Child support has been around in the United States for over 100 years. The first laws adopted were under The Uniform Desertion and Non-Support Act of 1910. This legislation made it a crime for a husband to abandon or neglect to provide support for children under 16. This law did not provide a means of punishment so many fathers simply moved to avoid penalty. Fast forward to 1950 and the Uniform Reciprocal Enforcement of Support Act (URESA) gave states the power to pursue parents across state lines. This act was replaced by the Uniform Interstate Family Support Act (UIFSA) in 1996. UIFSA updated the URESA to incorporate guidelines for jurisdiction, residency, modification of an order, and questionable paternity. Since URESA there have been a number of additional laws passed that help states collect past due or unpaid child support; issues like wage withholding, state agencies to handle collection, Federal income tax garnishment, and other penalties for non-payment of child support.
The goal of these policies is to make sure children don’t get the short end of the stick.
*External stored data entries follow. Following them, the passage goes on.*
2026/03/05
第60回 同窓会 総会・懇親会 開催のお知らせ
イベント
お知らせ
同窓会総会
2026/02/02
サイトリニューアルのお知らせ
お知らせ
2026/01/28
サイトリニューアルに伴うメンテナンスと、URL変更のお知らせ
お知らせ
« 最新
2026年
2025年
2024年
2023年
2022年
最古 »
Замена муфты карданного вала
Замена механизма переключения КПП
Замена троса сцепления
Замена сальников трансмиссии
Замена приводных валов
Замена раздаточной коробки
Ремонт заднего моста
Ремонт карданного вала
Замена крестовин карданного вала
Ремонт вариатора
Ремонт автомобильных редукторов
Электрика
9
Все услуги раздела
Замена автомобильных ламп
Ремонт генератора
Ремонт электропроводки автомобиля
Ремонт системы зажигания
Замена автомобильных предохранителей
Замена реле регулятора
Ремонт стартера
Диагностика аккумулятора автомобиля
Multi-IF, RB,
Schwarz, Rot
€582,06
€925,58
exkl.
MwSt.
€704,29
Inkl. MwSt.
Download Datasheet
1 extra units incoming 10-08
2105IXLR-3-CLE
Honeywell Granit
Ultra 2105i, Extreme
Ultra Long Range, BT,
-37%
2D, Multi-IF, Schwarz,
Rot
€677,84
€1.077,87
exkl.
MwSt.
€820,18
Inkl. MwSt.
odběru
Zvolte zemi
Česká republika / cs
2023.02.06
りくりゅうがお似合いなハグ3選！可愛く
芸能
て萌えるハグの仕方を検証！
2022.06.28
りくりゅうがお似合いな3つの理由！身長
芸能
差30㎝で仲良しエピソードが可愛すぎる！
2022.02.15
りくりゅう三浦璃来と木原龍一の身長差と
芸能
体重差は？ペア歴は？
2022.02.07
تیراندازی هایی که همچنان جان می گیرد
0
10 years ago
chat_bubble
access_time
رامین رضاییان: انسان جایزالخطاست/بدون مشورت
The 1990s was perhaps the most influential time for child support because there was a national push for reform after an increase in child poverty rates, long-term dependence on government assistance, and the “feminization of poverty” which refers to the portion of female-headed households that have income below the poverty line.
How long does child support last?
In Colorado child support generally lasts until the child is 19. However, the court can terminate the order at an earlier date, as well as, extend the support beyond age 19 if the child is unable to care for themselves. Also, if a child marries or enter active military duty, the child will be considered emancipated and support for them will be terminated.
Child support can be extremely helpful for parents who need support from the other parent of their child. Sometimes this can be accomplished without a court order if parties can come to an agreement.